Herbes de Gruit





Achillea millefolium Linné — Achillée millefeuille — herbe à dindes, herbe à dindons. — (common yarrow).

Plante vivace tige (longueur 30-60 cm) un peu velue ; feuilles très divisées en segments linéaires-lancéolées ; capitules nombreux, en panicule corymbiforme ; involucre (longueur 4-5 mm) ; rayons (longueur 2-3 mm) blancs ou rosés. Floraison estivale. Partout dans le Québec. Champs et lieux secs.

L'une de nos plantes les plus communes et les plus connues de tout le monde. Les fleurs sont généralement blanches, mais les colonies à fleurs rosés ou presque violettes ne sont pas rares. Dans notre pays, l'achillée est à la fois indigène et introduite. Elle va très loin au nord, et c'est l'une des plantes ordinaires des rochers maritimes, autour du golfe Saint-Laurent.

  • On a observé, en Europe et en Islande, que les plantes qui croissent au voisinage des eaux minérales ou thermales ont une tendance à porter des fleurs rosés ou rouges.

  • Les capitules simulent des fleurs simples, et ne sont rendus voyants que par leur agrégation, et par la différenciation des ligules en courtes et en longues. Il en résulte une ressemblance superficielle avec certaines ombellifères, et une convergence remarquable dans le type biologique.
  • Aussi bien en France qu'au Canada, cette plante est un élément important de la médecine populaire. Les sommités fleuries sont employées comme fébrifuge, en décoction concentrée. En réalité, c'est un astringent faible qui peut servir dans les cas où cette qualité est requise.
  • L'achillée a un folklore européen très chargé : on s'en sert pour provoquer le saignement du nez, pour avoir de beaux rêves, pour éviter les mauvais sorts, pour déclarer son amour, etc. Les noms vulgaires appliqués en France à cette plante sont innombrables, mais « Herbe à dindes » paraît être un pur canadianisme, fondé d'ailleurs sur l'emploi de la plante dans l'alimentation de cette volaille.




  • Myrica gale Linné. — Myrique baumier, bois-sent-bon — (Sweet gale).

    Arbuste (longueur environ 1 mètre) ; feuilles oblancéolées, dentées au sommet ; drupe cireux-résineux, ailé. Floraison printanière. Bord des rivières et des lacs. Général.

    Espèce à très vaste distribution géographique (Eurasie boréale, Amérique), et l'un des arbustes universels sur le bord des lacs laurentiens. Sa dissémination dans cet habitat est facilitée par un dispositif spécial : l'ovaire est lisse et flanqué de deux bractéoles se développant en flotteurs aérifères.

  • On met les feuilles dans le linge pour éloigner les insectes et lui communiquer une bonne odeur.
  • Les racines portent des nodosités à bactéroïdes, analogues à celles des légumineuses.

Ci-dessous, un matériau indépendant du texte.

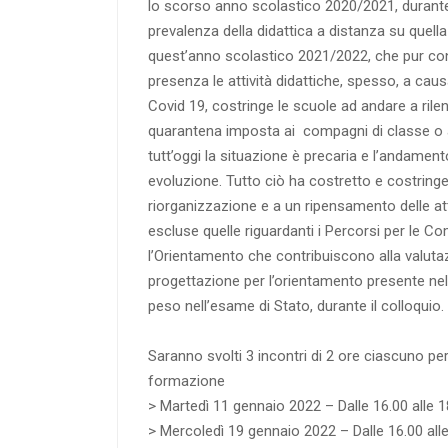
lo scorso anno scolastico 2020/2021, durante i
prevalenza della didattica a distanza su quella
quest’anno scolastico 2021/2022, che pur co
presenza le attività didattiche, spesso, a cau
Covid 19, costringe le scuole ad andare a rile
quarantena imposta ai compagni di classe o a
tutt’oggi la situazione è precaria e l’andame
evoluzione. Tutto ciò ha costretto e costringe 
riorganizzazione e a un ripensamento delle att
escluse quelle riguardanti i Percorsi per le C
l’Orientamento che contribuiscono alla valutazi
progettazione per l’orientamento presente ne
peso nell’esame di Stato, durante il colloquio.
Saranno svolti 3 incontri di 2 ore ciascuno per 
formazione
> Martedì 11 gennaio 2022 – Dalle 16.00 alle 1
> Mercoledì 19 gennaio 2022 – Dalle 16.00 all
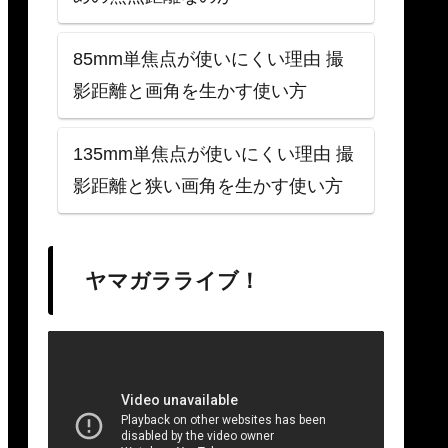
85mm単焦点が使いにくい理由 撮
影距離と画角を生かす使い方
135mm単焦点が使いにくい理由 撮
影距離と狭い画角を生かす使い方
ヤマガラライブ！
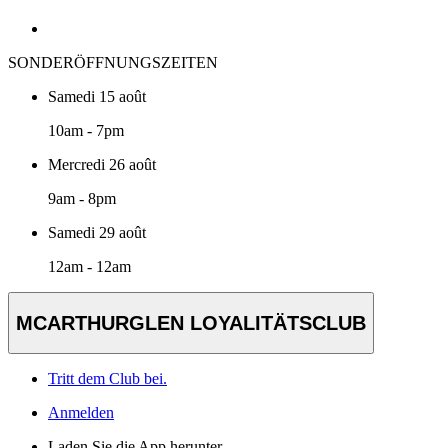
SONDERÖFFNUNGSZEITEN
Samedi 15 août
10am - 7pm
Mercredi 26 août
9am - 8pm
Samedi 29 août
12am - 12am
MCARTHURGLEN LOYALITÄTSCLUB
Tritt dem Club bei.
Anmelden
Laden Sie die App herunter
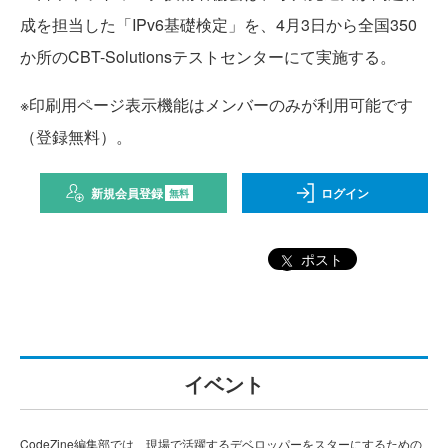
成を担当した「IPv6基礎検定」を、4月3日から全国350
か所のCBT-Solutionsテストセンターにて実施する。
※印刷用ページ表示機能はメンバーのみが利用可能です
（登録無料）。
新規会員登録
ログイン
無料
ポスト
イベント
CodeZine編集部では、現場で活躍するデベロッパーをスターにするための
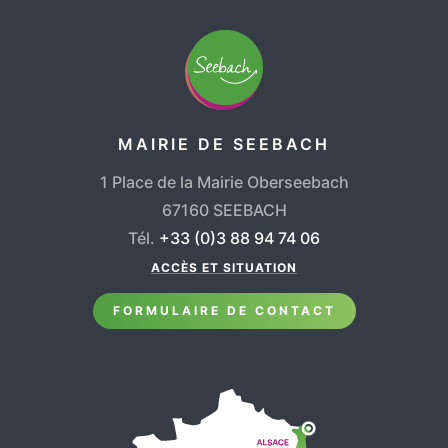
MAIRIE DE SEEBACH
1 Place de la Mairie Oberseebach
67160 SEEBACH
Tél.
+33 (0)3 88 94 74 06
ACCÈS ET SITUATION
FORMULAIRE DE CONTACT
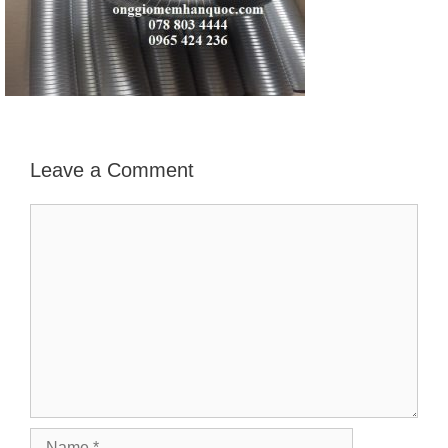
Leave a Comment
Comment
Name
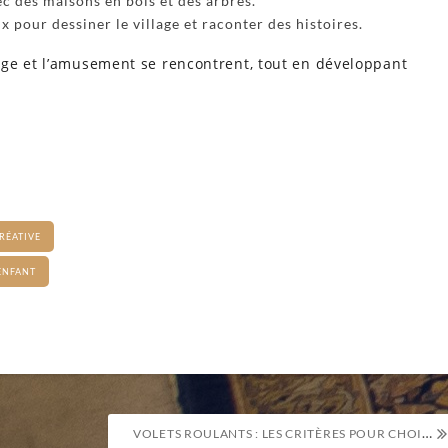
c des maisons en bois et des arbres.
x pour dessiner le village et raconter des histoires.
ge et l’amusement se rencontrent, tout en développant
RÉATIVE
ENFANT
VOLETS ROULANTS : LES CRITÈRES POUR CHOISIR UN MOTEUR SILENCIEUX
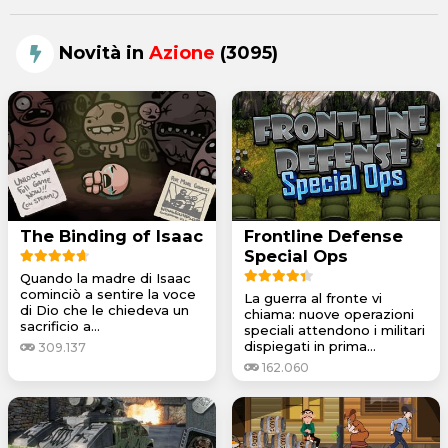
Novità in
Azione
(3095)
The Binding of Isaac
Frontline Defense
Special Ops
Quando la madre di Isaac
cominciò a sentire la voce
La guerra al fronte vi
di Dio che le chiedeva un
chiama: nuove operazioni
sacrificio a...
speciali attendono i militari
dispiegati in prima...
309.137
162.060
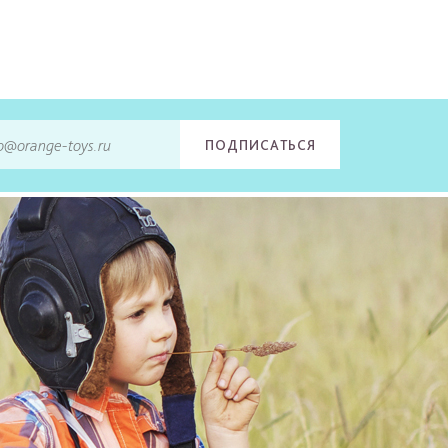
ПОДПИСАТЬСЯ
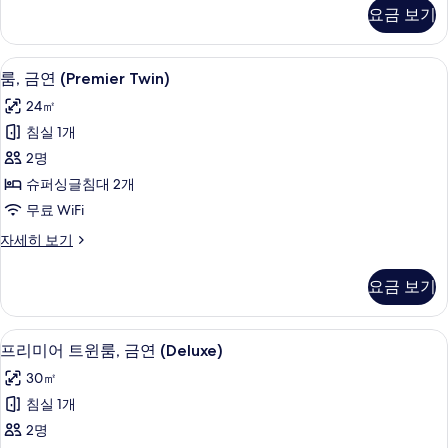
두
룸,
요금 보기
금
보
연
기
자
룸, 금연 (Premier Twin) | 객실 내 금고
룸,
3
세
룸, 금연 (Premier Twin)
금
히
24㎡
보
연
기
침실 1개
(Premier
2명
Twin)
슈퍼싱글침대 2개
사
무료 WiFi
진
룸,
자세히 보기
모
금
두
연
요금 보기
(Premier
보
Twin)
기
자
프리미어 트윈룸, 금연 (Deluxe) | 객실 
프
3
세
프리미어 트윈룸, 금연 (Deluxe)
리
히
30㎡
보
미
기
침실 1개
어
2명
트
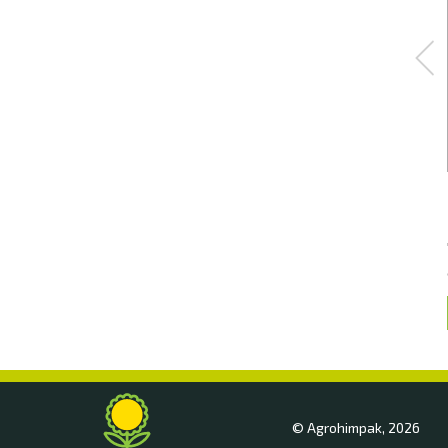
© Agrohimpak, 2026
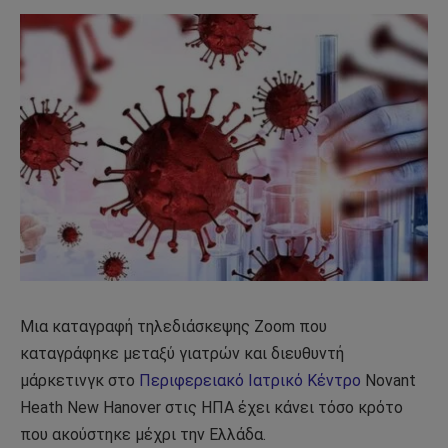
Μια καταγραφή τηλεδιάσκεψης Zoom που
καταγράφηκε μεταξύ γιατρών και διευθυντή
μάρκετινγκ στο
Περιφερειακό Ιατρικό Κέντρο
Novant
Heath New Hanover στις ΗΠΑ έχει κάνει τόσο κρότο
που ακούστηκε μέχρι την Ελλάδα.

  • Ledum palustre ou groenlandicum - ledon du Groenland, muskeg tea, lidii maskeg/maskig (Gwich'ya), masgit (Teett'it) - (narrow-leaved Labrador tea, Hudson's Bay tea, marsh tea, trapper's tea)

    Arbrisseau érigé pouvant atteindre 1 mètre de hauteur, poussant souvent en colonies. Les deux espèces de thé du Labrador contiennent du lédol, une substance toxique qui peut causer des crampes et une paralysie.

    Les feuilles mesurent environ de 2 à 5 ch de long. Elles sont étroites, oblongues et ont une texture coriace. En dessous, les vielles feuilles sont recouvertes de poils roux alors que les nouvelles feuilles ont des poils blancs. Les feuilles demeurent vertes à longueur d'année (feuillage persistant) et les bords s'enroulent vers le dessous pour retenir l'humidité.

    Dans le Nord, les deux espèces de thé du Labrador (L. groenlandicum et L. palustre ssp. decumbens) croissent souvent côte à côte. On peut observer les deux espèces dans le cadre d'Opération floraison. Le L. palustre ssp. decumbens est habituellement un arbuste plus petit. Ses feuilles à bout pointu sont plus petites (0,3 à 2,0 cm de longueur) et plus étroites. Le L. groenlandicum est plus grand (de 30 à 80 cm) et ses feuilles sont plus longues (de 2 à 5 cm).

    Les fleurs blanches (1 cm de large) possèdent 5 pétales et apparaissent en « ombelles » au bout des branches.

  • Les Autochtones utilisaient le thé du Labrador pour de nombreuses raisons : elles étaient utilisées comme tabac à chiquer et comme insectifuge. Les feuilles étaient aussi suspendues pour repousser les mites, les fantômes et les maladies.